Londoners had a chance to give their two cents on how the Ontario Municipal Board operates Thursday night.
A town hall meeting was held in London at the German Canadian Club on Cove Road.
Earlier this month the province started the roving town hall’s as a way to help Ontarians learn more about what the OMB does and to give their thoughts on changes the government is considering.
The OMB has long been a thorn in the side of municipalities and communities. The quasi-judicial board rules on everything from development proposals to city guidelines. The provincial body has the power to overturn council decisions and is one of the most powerful appeal bodies of its kind in North America.
About 50 people attended the town hall Thursday.
The review covers five main themes:
1. OMB’s jurisdiction and powers
2. Citizen participation and local perspective
3. Clear and predictable decision-making
4. Modern procedures and faster decisions
5. Alternative dispute resolution and fewer hearings
While the province isn’t considering folding the OMB, that is what Toronto city councillor Kristyn Wong-Tam would like to see happen. Two years ago Wong-Tam was one of three councillors in Toronto who called for an end to the OMB’s control.
Speaking on The Pulse with Devon Peacock, Wong-Tam said she doesn’t think it’s needed anymore.
“I would say it’s outlived its usefulness. I think there are some that somehow cities need to be babysat with the Ontario Municipal Board but there’s no other jurisdiction in Ontario that has an appealing body like this.”

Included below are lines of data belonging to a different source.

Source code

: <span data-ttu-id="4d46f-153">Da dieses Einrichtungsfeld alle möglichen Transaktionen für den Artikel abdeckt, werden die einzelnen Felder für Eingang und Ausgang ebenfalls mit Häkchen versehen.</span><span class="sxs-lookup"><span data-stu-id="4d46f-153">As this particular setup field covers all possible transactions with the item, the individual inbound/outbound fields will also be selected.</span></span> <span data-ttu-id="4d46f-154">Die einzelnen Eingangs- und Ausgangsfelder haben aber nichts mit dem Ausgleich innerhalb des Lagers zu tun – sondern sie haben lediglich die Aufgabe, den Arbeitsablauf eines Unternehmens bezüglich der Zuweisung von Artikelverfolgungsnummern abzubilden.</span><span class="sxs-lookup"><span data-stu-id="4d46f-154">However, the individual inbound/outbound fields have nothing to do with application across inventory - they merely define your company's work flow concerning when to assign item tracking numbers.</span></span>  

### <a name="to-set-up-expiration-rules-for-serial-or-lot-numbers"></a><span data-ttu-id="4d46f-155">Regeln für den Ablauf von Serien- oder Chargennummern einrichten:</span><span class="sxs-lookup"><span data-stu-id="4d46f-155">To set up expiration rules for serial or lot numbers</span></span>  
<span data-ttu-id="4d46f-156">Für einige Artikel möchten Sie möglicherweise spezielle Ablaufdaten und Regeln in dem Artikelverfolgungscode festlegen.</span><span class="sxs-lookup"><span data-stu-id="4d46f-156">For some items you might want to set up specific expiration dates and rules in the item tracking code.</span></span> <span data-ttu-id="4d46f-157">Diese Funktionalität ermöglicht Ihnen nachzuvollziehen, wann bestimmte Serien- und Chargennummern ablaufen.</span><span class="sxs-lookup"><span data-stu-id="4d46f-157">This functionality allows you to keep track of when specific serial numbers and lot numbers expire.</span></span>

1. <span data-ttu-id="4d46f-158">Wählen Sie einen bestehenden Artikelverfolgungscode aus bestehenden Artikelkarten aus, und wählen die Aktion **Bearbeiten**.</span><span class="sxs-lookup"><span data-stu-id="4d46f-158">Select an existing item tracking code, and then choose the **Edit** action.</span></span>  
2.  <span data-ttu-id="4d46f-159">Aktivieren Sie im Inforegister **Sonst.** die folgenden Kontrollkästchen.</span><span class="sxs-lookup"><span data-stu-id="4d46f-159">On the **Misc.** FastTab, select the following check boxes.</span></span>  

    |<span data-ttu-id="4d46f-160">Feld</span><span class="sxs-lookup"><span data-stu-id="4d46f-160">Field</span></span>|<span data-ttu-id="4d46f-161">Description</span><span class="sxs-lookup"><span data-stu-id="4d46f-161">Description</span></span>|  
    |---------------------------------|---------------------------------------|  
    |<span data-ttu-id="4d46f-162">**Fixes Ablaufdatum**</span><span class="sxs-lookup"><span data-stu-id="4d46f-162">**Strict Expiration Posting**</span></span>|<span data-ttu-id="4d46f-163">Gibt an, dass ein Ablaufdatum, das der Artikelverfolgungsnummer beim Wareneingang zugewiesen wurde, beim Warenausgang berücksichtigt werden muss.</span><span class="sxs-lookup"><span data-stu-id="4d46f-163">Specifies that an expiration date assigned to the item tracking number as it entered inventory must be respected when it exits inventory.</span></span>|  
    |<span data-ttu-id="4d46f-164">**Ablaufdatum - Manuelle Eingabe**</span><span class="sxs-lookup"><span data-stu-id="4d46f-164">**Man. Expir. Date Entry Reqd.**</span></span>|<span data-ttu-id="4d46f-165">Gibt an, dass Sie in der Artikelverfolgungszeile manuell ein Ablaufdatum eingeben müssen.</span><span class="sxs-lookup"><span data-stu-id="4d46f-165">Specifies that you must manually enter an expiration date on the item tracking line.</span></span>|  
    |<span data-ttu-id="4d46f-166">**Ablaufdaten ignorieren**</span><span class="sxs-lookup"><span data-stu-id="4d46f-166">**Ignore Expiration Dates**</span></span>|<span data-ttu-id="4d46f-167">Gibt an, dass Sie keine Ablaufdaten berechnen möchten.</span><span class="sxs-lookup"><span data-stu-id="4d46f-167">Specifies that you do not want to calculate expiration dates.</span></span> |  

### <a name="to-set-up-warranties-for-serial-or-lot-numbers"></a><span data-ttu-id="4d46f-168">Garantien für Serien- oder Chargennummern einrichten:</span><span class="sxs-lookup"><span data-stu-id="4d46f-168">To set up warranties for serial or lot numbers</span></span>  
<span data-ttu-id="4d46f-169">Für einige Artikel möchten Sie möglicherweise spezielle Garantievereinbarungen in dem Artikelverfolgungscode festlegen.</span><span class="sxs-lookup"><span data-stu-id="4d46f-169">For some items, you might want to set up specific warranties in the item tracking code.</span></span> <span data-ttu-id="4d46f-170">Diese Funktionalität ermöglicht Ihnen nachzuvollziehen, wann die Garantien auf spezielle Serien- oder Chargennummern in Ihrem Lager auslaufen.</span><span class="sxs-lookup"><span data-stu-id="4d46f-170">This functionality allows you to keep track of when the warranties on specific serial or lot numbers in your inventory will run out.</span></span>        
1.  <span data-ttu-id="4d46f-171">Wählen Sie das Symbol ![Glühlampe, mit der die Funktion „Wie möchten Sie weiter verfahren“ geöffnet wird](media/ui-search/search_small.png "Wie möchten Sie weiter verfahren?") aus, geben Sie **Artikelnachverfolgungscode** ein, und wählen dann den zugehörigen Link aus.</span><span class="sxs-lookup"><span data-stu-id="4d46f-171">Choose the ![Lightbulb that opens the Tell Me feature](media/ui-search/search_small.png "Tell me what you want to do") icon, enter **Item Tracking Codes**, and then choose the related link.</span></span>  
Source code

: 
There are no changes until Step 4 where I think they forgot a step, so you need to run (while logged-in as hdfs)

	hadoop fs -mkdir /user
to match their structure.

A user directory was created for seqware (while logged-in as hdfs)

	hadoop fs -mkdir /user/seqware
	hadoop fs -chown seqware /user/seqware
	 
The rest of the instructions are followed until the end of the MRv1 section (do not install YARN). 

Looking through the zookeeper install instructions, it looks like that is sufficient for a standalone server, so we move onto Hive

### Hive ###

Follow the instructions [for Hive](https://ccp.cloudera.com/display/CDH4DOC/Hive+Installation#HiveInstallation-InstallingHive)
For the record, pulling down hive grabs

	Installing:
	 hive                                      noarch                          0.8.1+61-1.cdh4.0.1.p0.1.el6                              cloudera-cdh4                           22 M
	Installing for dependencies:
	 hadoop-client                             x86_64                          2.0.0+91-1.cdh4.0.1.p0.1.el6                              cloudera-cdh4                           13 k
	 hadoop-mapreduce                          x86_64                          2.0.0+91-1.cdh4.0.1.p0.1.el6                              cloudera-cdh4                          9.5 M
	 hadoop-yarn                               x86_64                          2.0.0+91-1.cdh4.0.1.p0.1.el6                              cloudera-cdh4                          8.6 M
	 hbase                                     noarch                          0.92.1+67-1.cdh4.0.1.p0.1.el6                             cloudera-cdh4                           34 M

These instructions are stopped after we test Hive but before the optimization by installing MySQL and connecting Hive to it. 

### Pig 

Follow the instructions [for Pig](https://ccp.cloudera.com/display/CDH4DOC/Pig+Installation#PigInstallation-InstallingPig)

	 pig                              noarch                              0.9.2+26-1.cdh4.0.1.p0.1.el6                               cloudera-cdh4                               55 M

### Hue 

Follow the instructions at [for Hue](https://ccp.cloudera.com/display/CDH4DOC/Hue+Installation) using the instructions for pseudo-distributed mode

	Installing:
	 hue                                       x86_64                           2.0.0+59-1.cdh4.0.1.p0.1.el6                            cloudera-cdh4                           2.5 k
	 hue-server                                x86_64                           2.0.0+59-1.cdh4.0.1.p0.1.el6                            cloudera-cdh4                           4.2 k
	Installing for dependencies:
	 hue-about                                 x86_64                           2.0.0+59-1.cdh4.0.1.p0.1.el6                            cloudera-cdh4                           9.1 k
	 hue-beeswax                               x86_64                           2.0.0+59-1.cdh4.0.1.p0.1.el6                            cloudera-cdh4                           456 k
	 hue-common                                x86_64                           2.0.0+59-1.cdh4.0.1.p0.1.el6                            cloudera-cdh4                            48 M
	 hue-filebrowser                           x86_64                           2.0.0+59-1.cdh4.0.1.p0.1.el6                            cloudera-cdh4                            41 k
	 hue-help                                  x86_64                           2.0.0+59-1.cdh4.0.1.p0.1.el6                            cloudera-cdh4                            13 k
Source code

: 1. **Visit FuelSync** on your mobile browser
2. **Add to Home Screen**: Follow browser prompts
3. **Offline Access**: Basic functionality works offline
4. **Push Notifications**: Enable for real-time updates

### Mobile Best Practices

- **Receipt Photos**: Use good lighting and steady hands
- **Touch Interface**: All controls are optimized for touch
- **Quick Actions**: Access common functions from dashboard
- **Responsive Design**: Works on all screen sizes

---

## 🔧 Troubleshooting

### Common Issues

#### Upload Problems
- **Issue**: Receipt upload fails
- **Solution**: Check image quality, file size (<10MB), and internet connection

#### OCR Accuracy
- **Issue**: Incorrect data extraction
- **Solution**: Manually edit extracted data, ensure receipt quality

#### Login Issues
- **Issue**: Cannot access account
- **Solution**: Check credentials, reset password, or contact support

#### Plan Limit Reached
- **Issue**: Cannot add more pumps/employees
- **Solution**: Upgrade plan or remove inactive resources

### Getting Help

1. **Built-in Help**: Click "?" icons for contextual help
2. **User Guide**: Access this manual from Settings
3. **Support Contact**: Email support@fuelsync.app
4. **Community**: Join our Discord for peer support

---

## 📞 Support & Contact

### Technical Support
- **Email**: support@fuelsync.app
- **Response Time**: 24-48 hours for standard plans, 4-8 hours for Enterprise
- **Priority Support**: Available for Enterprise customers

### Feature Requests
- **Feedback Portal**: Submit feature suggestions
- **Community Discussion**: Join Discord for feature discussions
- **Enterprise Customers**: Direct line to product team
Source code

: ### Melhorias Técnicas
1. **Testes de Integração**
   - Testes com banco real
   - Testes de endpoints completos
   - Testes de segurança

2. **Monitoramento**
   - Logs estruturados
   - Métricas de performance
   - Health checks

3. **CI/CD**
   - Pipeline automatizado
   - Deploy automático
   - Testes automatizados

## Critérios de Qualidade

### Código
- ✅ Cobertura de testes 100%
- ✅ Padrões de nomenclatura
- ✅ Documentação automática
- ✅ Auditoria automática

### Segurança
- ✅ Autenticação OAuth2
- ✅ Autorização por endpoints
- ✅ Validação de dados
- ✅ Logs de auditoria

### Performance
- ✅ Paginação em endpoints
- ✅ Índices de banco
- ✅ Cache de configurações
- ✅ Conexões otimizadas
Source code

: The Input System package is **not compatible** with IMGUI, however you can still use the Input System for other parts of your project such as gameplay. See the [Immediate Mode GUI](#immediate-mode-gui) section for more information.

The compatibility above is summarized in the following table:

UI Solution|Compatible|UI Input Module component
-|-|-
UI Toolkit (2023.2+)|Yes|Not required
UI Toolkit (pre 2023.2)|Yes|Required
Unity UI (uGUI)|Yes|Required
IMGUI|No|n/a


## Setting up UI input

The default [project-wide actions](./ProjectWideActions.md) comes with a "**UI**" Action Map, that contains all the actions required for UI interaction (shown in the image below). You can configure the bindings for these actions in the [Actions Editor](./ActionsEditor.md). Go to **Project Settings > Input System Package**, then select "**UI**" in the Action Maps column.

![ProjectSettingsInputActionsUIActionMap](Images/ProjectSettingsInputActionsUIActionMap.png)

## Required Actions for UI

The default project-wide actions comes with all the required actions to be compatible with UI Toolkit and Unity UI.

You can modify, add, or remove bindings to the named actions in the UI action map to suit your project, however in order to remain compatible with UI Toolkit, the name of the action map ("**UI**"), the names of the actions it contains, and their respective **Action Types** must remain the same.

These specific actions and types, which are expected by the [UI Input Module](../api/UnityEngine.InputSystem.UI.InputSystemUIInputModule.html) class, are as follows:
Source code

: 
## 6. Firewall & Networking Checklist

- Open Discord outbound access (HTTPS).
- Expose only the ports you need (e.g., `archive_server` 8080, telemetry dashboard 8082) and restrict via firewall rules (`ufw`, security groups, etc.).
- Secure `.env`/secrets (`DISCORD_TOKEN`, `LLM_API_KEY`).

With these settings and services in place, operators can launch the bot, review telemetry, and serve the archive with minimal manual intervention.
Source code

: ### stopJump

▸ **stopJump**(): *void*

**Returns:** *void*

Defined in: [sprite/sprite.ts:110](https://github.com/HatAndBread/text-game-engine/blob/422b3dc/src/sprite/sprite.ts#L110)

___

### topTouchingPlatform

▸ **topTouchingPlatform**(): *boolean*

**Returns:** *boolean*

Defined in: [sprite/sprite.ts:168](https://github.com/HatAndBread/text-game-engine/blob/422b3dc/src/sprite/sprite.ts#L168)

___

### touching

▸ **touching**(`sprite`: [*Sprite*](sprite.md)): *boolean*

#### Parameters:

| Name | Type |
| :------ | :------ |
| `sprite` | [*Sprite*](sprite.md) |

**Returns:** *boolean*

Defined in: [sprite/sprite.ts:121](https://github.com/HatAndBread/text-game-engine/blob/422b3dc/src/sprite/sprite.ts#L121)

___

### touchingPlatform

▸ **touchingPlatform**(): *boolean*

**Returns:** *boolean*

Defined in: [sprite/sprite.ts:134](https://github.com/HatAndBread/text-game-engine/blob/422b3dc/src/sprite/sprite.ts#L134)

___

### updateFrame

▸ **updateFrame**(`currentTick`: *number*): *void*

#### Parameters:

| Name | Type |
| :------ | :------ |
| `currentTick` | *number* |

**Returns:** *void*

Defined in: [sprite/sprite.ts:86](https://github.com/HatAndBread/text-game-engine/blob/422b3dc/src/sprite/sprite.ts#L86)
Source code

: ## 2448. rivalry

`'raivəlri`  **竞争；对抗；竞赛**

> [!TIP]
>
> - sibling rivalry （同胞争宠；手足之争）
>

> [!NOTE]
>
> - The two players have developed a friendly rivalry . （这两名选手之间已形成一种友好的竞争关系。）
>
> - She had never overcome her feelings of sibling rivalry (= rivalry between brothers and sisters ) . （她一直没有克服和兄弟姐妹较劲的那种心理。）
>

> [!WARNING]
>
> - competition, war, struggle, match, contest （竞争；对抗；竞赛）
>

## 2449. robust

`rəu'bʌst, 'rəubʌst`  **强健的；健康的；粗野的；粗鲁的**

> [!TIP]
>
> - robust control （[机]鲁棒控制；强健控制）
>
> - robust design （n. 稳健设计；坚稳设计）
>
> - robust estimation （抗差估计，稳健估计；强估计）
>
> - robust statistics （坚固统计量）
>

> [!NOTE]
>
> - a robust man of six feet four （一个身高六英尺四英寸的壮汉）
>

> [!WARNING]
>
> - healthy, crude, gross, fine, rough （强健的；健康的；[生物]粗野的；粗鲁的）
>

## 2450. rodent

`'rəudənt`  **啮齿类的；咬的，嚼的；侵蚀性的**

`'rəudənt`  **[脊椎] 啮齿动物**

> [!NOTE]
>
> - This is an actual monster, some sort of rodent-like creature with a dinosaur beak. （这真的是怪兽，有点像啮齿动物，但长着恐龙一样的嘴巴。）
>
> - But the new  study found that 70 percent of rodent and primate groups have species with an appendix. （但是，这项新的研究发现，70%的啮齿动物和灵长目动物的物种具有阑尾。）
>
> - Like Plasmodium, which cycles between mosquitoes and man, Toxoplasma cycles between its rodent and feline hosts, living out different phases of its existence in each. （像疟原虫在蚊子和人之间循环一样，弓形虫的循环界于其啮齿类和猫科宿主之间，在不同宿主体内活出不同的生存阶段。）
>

At a news conference earlier in October to announce the review, Minister of Municipal Affairs Bill Mauro made it clear the province isn’t considering scrapping the OMB.
Critics of the OMB have charged it’s undemocratic because it can overrule decisions made by the municipality. All members of the OMB are political appointees.
The OMB has played a controversial role in London politics the past few months.
Two Londoners appealed to the provincial board back in the summer in opposition to a proposed pilot project to play amplified music on patios while heritage activists recently appealed the proposed $300-million development that will replace the Camden Terrace row houses on Talbot Street.
Back in February Londoners filed appeals with the OMB after a city committee decided to rezone some prime real estate near the Thames River.
Wong-Tam said the board has too much power.
“I think that is actually fundamentally at the heart of what’s wrong. You have a board that has nothing to do with the local community, tell the local community that years’ worth of planning is tossed out the door.”
The town halls began October 18th in Newmarket and wrap up November 24th in Thunder Bay.
Ontarians are also invited to submit their written comments and feedback on OMB reform by December 19, 2016.
Mauro said the hope is to have new legislation by the spring.